The regional council that recommends changes to subsistence hunting and fishing regulations in Southeast Alaska is backing a new draw permit hunt for moose on two islands in the region. The change could provide permits to rural residents of the region for harvest of bull moose without antler restrictions. But it’s opposed by federal and state wildlife managers for potential impact on the moose population.
The Southeast Alaska Regional Advisory Council proposed the new draw permit hunt and it would be for all federally qualified rural residents of the region. It could mean an annual lottery style draw permit hunt that could award up to 20 permits. Those would allow harvest of a bull moose regardless of antler size on Kupreanof and Kuiu islands. That’s where the bulk of hunter success has been in recent years under a state hunt that has some antler restrictions.
Council president Don Hernandez of Point Baker thought the state’s antler management has been successful and he supported the new draw permit hunt.
“I think it’s probably built up the moose population to the point where some additional harvest can be sustained,” Hernandez said.
Council member Mike Douville of Craig agreed it was a good idea.
“I think that it would offer a rural priority in a small fashion and that’s our job,” Douville said.
Supporters of the proposal say it’s becoming more difficult for rural residents to shoot a moose. But wildlife managers say that’s not the case, hunter success is growing. The proposal is opposed by both federal and state wildlife managers.
U.S. Forest Service biologist Rob Cross said around three quarters of the moose taken in the state hunt each year on the islands of Unit 3 are by the residents of Kake, Wrangell and Petersburg who are also qualified to hunt under federal subsistence regulations. Hunters in these three communities sign up for the majority of the permits for that hunt.
“Allowing for the harvest of 20 additional bulls from the road system near these communities may limit future harvest opportunities for local residents,” Cross told the council.
Tom Schumacher, the state’s regional supervisor for the Division of Wildlife Conservation also had concerns about potential impacts on moose numbers on the unit 3 islands. Schumacher said the antler restrictions in the month-long season in central Southeast are by far the most liberal in the state for antlered moose. Those are designed to protect female moose and a portion of the breeding males. The state season has no limit on the number of hunters or quota for animals taken. It set a new record harvest in 2019. Typically around 10 percent of the bulls shot don’t meet antler requirements.
Council member Cathy Needham of Juneau thought the proposal would create more competition among subsistence hunters.
“I know what we’re trying to get at is potentially doing something to support local residents on Kupreanof but I don’t think that this proposal actually does exactly what that intention is and I do think that it would create an unnecessary competition with other federally qualified users,” Needham said.

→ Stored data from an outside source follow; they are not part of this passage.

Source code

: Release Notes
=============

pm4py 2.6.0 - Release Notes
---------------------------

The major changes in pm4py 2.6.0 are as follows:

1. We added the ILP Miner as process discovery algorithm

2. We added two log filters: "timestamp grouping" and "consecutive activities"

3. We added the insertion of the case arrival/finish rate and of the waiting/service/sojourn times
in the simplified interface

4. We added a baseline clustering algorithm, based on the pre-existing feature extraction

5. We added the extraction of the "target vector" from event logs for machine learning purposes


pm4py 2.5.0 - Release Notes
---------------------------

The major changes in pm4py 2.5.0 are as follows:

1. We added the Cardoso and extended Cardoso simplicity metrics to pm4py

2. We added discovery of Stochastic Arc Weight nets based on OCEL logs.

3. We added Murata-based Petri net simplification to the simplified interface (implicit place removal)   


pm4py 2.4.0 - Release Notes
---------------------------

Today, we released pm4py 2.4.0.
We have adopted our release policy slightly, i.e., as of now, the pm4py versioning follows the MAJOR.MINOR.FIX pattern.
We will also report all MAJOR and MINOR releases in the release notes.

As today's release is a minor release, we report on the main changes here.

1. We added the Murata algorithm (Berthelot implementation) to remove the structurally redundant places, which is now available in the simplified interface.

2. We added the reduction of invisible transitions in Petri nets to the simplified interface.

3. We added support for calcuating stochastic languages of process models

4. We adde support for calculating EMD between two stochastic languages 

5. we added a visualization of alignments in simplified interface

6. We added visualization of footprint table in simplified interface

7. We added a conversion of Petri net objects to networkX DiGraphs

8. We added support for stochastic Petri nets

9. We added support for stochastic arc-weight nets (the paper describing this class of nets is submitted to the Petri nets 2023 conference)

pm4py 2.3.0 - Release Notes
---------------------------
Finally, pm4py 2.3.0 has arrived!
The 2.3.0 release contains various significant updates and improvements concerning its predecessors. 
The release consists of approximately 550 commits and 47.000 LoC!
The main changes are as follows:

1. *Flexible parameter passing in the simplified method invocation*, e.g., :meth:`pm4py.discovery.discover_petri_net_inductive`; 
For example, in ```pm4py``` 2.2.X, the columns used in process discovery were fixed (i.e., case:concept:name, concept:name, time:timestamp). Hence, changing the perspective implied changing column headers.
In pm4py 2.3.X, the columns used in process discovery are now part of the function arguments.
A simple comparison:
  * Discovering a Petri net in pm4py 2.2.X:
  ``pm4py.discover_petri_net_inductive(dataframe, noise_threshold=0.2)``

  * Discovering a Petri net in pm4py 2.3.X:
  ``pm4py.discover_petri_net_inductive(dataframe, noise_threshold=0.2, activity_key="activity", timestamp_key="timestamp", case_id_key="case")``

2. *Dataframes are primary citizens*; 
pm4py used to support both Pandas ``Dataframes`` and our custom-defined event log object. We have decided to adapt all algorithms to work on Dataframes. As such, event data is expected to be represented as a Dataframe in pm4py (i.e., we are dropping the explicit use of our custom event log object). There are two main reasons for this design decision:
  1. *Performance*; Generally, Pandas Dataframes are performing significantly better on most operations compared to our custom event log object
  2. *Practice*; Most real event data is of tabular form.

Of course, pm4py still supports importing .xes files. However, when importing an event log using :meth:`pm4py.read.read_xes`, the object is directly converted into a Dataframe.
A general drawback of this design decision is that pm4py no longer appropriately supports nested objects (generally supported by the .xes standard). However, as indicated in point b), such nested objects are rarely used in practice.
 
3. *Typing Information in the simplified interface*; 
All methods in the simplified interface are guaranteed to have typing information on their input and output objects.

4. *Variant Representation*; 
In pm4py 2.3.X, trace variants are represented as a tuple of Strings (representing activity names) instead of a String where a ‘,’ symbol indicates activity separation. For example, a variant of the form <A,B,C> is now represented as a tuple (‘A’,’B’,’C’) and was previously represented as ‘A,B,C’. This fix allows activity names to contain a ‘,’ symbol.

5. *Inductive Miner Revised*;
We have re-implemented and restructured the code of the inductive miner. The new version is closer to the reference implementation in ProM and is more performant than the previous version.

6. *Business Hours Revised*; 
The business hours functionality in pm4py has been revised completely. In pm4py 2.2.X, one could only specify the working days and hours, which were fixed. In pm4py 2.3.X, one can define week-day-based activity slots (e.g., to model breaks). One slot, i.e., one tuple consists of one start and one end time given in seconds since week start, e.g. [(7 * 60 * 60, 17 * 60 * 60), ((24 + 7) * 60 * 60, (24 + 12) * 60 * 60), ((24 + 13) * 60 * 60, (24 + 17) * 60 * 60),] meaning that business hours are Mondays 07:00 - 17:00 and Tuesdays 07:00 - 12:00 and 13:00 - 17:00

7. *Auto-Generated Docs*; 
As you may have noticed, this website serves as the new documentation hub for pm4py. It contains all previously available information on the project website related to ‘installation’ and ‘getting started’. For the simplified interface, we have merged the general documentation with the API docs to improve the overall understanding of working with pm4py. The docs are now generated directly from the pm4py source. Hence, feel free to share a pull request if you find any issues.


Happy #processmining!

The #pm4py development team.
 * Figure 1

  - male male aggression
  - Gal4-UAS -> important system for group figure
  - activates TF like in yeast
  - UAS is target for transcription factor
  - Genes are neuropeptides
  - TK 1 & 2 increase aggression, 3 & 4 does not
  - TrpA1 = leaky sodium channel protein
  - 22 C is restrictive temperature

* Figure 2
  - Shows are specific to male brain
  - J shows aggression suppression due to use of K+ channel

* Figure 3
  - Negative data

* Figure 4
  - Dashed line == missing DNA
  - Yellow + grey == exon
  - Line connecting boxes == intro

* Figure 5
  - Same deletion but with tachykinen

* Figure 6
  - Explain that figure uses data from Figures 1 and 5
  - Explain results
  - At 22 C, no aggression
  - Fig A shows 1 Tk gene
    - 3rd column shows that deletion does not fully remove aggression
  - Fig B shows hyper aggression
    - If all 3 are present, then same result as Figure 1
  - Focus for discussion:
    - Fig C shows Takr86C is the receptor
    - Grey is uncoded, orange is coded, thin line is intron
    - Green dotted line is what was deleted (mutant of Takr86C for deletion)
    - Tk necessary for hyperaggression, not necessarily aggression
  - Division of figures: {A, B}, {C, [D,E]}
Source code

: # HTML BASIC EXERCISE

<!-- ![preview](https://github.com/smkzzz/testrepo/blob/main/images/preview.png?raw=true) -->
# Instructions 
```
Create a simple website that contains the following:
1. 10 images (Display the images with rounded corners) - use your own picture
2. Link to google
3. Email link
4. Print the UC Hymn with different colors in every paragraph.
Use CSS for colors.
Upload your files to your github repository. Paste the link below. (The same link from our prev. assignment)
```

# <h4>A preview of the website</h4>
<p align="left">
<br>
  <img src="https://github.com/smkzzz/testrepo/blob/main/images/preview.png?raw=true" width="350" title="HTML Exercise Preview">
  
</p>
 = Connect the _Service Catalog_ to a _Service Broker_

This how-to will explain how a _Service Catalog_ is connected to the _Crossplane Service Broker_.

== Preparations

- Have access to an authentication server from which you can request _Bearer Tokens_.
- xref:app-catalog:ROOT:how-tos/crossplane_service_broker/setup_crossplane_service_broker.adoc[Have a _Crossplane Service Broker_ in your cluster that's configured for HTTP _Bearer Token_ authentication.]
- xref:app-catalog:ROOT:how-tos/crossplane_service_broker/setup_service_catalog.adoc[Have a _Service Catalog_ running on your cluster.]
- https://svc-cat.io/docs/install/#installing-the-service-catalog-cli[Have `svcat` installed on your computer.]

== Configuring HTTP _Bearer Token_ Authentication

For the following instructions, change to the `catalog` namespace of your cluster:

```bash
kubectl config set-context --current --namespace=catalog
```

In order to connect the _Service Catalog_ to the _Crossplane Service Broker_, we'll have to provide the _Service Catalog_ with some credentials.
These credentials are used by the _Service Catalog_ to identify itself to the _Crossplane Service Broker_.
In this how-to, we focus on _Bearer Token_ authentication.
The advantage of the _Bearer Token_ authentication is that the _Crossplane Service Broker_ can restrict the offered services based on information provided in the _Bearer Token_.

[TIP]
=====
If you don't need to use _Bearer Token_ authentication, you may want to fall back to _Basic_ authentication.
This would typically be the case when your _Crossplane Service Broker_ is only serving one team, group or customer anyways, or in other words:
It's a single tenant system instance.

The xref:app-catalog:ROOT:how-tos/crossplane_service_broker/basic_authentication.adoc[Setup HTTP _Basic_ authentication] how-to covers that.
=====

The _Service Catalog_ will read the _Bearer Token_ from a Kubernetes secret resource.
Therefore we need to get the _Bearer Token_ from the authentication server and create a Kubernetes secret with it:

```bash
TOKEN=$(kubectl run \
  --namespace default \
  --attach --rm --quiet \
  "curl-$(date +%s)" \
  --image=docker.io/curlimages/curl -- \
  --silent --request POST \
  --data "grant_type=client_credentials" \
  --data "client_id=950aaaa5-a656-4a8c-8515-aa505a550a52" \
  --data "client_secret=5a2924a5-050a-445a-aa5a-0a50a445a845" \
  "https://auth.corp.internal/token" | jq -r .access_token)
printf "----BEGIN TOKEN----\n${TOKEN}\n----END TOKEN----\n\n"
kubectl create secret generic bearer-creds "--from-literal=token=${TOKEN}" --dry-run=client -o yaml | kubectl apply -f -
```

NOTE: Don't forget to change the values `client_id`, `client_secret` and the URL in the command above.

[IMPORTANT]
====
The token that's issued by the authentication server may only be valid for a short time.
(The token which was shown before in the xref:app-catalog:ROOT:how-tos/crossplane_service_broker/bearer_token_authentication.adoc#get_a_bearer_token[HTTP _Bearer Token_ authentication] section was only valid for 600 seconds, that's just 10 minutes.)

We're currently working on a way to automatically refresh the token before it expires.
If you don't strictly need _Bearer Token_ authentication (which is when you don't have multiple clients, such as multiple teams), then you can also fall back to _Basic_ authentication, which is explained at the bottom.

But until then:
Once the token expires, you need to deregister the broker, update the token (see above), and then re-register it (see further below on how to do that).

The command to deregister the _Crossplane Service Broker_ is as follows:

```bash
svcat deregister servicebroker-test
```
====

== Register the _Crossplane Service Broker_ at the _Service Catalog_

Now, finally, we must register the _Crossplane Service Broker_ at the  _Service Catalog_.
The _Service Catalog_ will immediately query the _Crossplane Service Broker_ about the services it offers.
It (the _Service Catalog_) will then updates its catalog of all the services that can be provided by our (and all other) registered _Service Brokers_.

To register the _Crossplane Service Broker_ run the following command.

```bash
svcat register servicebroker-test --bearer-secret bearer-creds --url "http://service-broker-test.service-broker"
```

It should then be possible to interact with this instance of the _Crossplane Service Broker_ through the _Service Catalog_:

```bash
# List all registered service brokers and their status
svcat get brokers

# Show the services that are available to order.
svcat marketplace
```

Others on the council did not think the new hunt would impact moose numbers or create a conservation concern. Moose are thought to have spread onto the unit three island from the mainland near the Stikine River in the 1940s and 50s. It’s difficult for managers to have any idea of population numbers in the dense Tongass National Forest but the increasing harvest over time may signal a growing population. Annual hunter harvest has averaged 67 moose from the unit 3 islands in the past decade but those numbers have been rising.
The draw permit hunt would be open to all rural residents of Southeast and there would not be a priority for any nearby communities. Because of that, the change was also opposed by Joel Jackson, president of the Organized Village of Kake.
Jackson preferred some early season opening only for nearby residents or some other way to give priority to Kake hunters. The federal board approved an emergency moose and deer season for Kake in 2020 to meet food needs. Hunters in Kake successfully took two bull moose under that season. Jackson explained that approach.
“Because it’s very important that we as tribes that we provide for tribal citizens and make sure they have what they need to stay healthy and to be able to survive this pandemic,” Jackson said.
He said more hunters from Petersburg and Ketchikan are seeking moose in the area and increasing pressure on the resource. That pressure could increase even more with a 40 million dollar state road project nearing completion and opening up more of northern Kupreanof this year.
The vote was 7-4 to recommend the change. It goes next to the Federal Subsistence Board for consideration at a meeting next April.